F. R. : Philippe Sollers ne manie-t-il pas l’ironie
en épéiste ?
M. P. : Sans aucun doute, mais il faut aussi
s’entendre sur le mot. L’ironie est d’abord une disposition souveraine de
l’intelligence. On la retrouve chez tous les grands penseurs et les grands
écrivains de langue française et plus généralement européens, aussi bien chez
Voltaire que chez le grand styliste qu’est Rivarol, plus récemment bien entendu
chez Céline (lisez l’admirable Entretien avec le professeur Y). L’ironie
est un mode obligé du rapport que Sollers entretient avec les médias et avec le
monde (avec la société) en général. Il arrive même qu’elle lui serve dans
certains de ses romans. Que seraient Paradis et Femmes sans
l’ironie ? Si l’ironie de Sollers est légère, elle n’est pas moins sérieuse.
C’est une arme romanesque redoutable, à plus ou moins long terme.

▶ [Segment de données]:
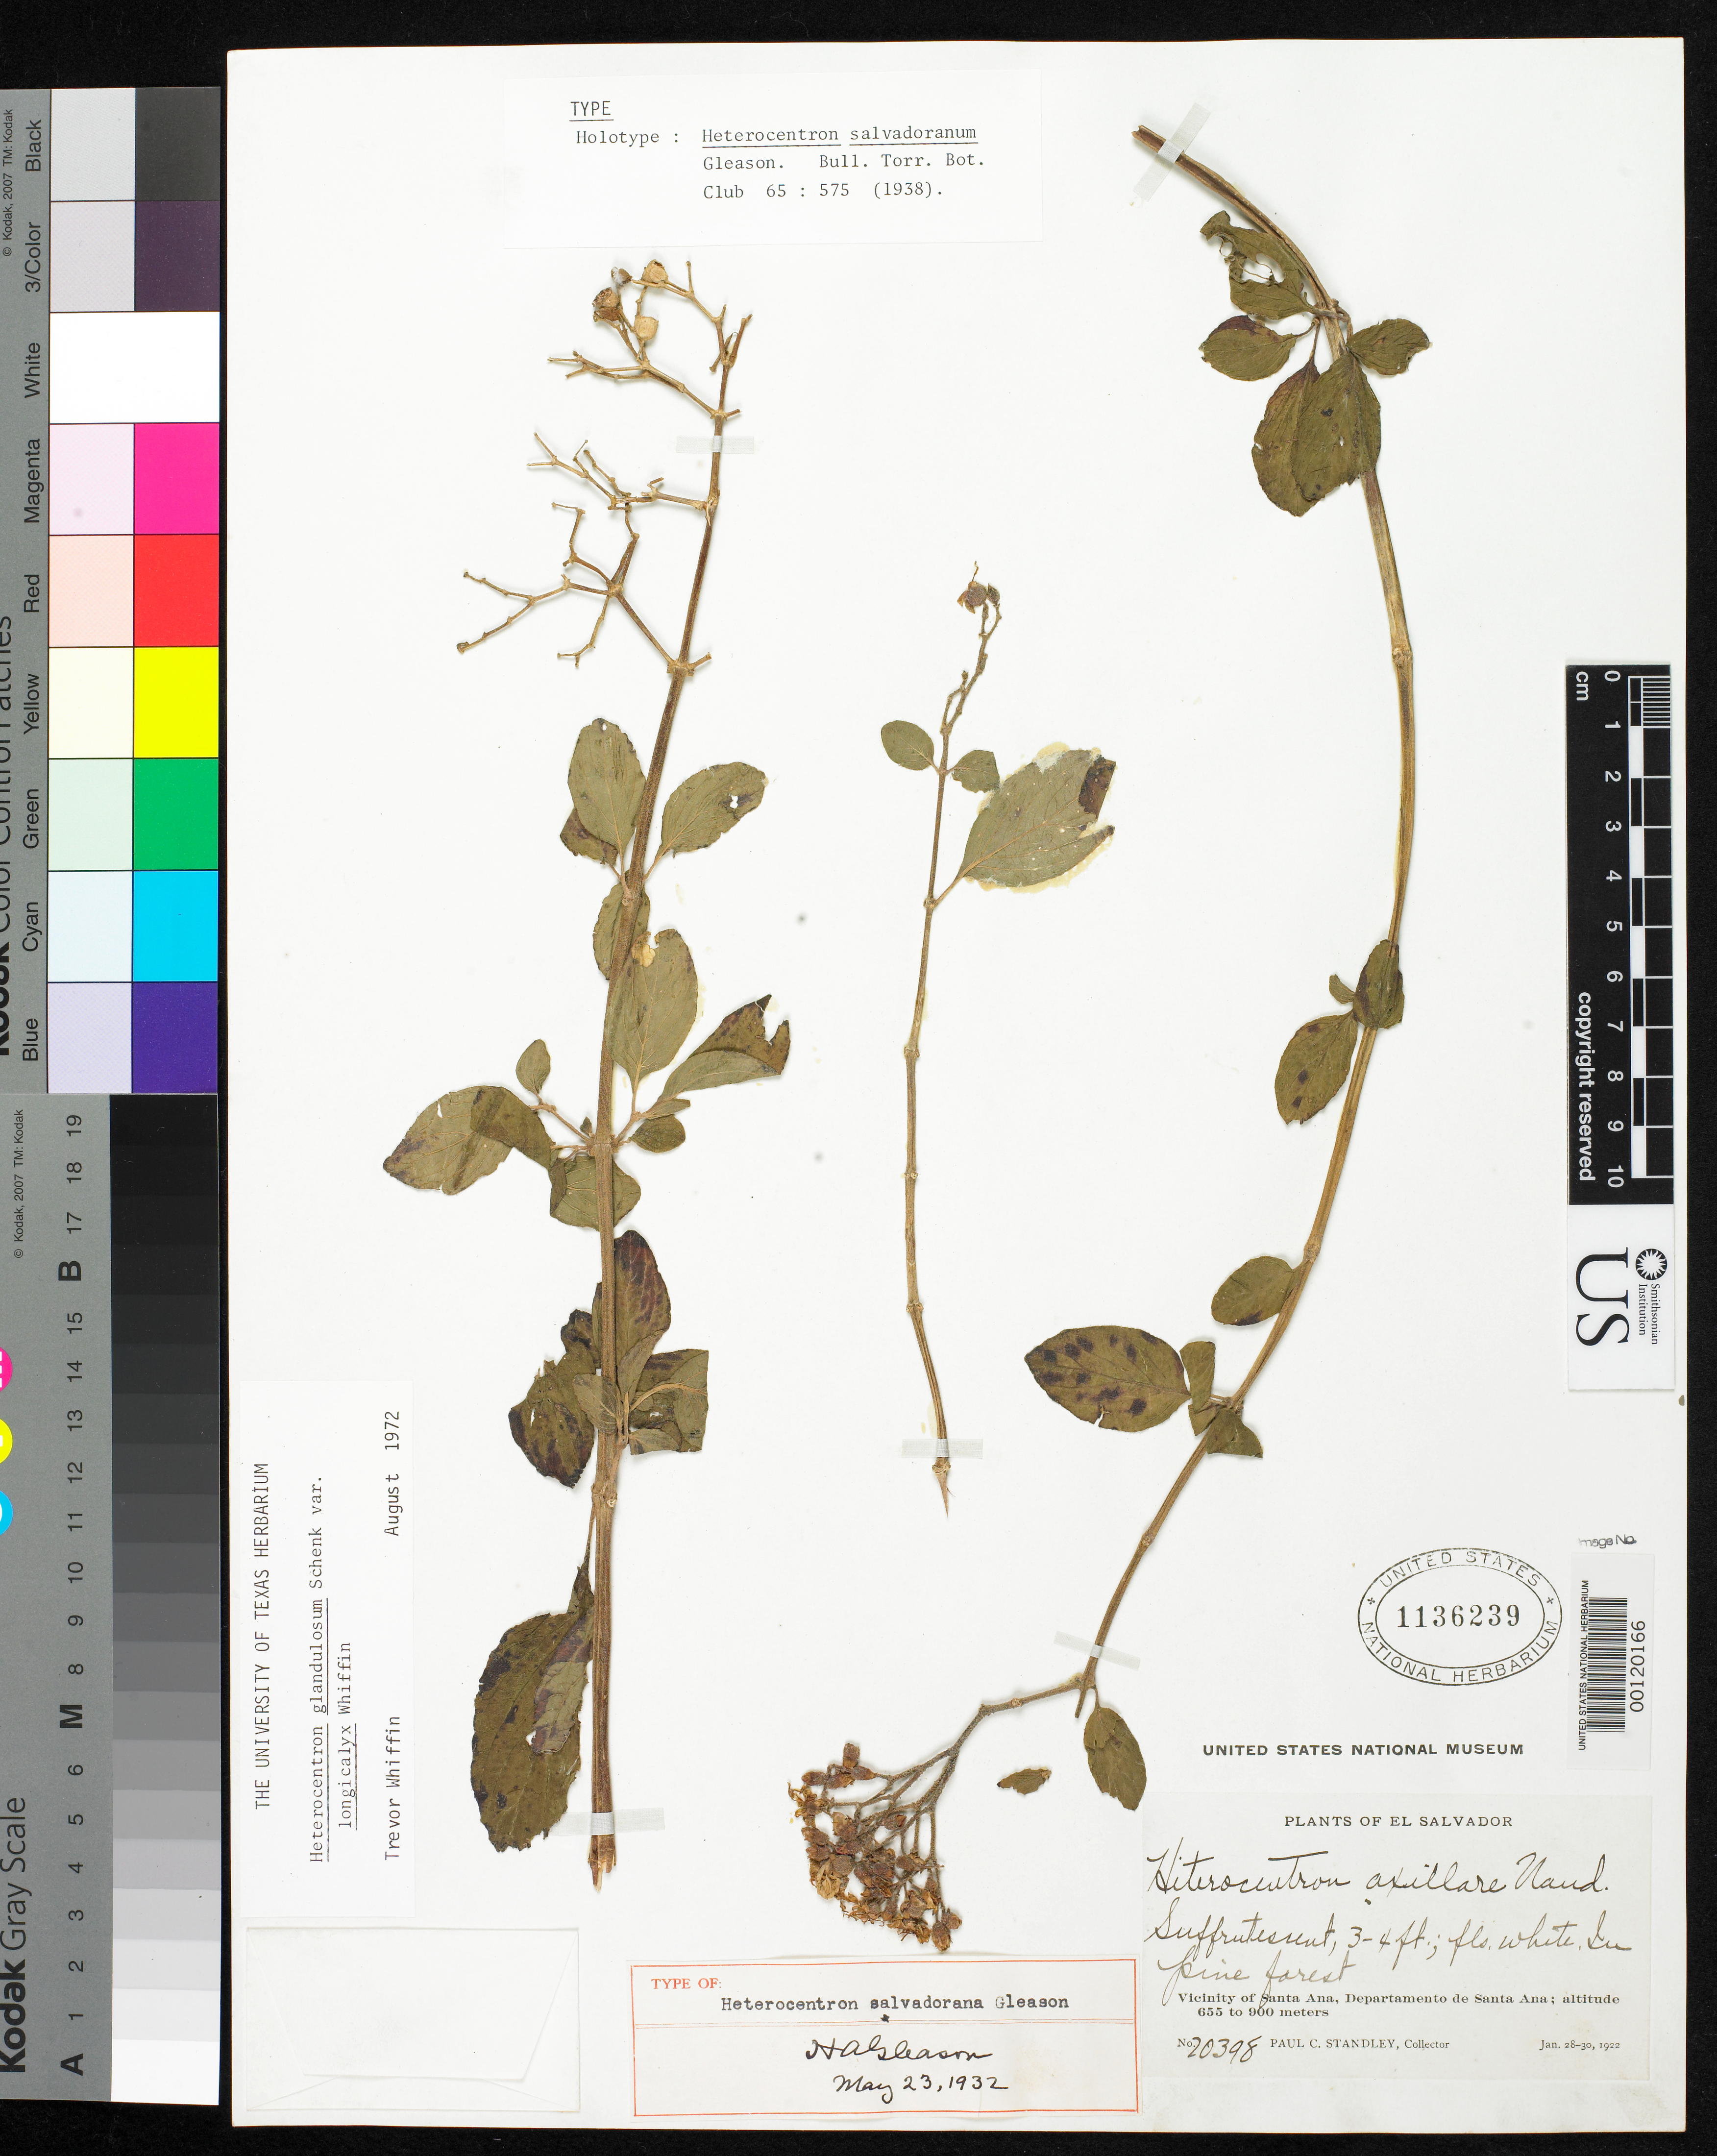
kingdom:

▶ [Détail de la tâche]:
Dans l'extrait sur l'ironie de Sollers, reprenez le passage qui commence aux mots "F. R. : Philippe" et s'arrête après "moins long terme.", en substituant "Montesquieu" à "Voltaire". Les données ne sont d'aucune utilité ici.

▶ [Réponse]:
F. R. : Philippe Sollers ne manie-t-il pas l’ironie
en épéiste ?
M. P. : Sans aucun doute, mais il faut aussi
s’entendre sur le mot. L’ironie est d’abord une disposition souveraine de
l’intelligence. On la retrouve chez tous les grands penseurs et les grands
écrivains de langue française et plus généralement européens, aussi bien chez
Montesquieu que chez le grand styliste qu’est Rivarol, plus récemment bien entendu
chez Céline (lisez l’admirable Entretien avec le professeur Y). L’ironie
est un mode obligé du rapport que Sollers entretient avec les médias et avec le
monde (avec la société) en général. Il arrive même qu’elle lui serve dans
certains de ses romans. Que seraient Paradis et Femmes sans
l’ironie ? Si l’ironie de Sollers est légère, elle n’est pas moins sérieuse.
C’est une arme romanesque redoutable, à plus ou moins long terme.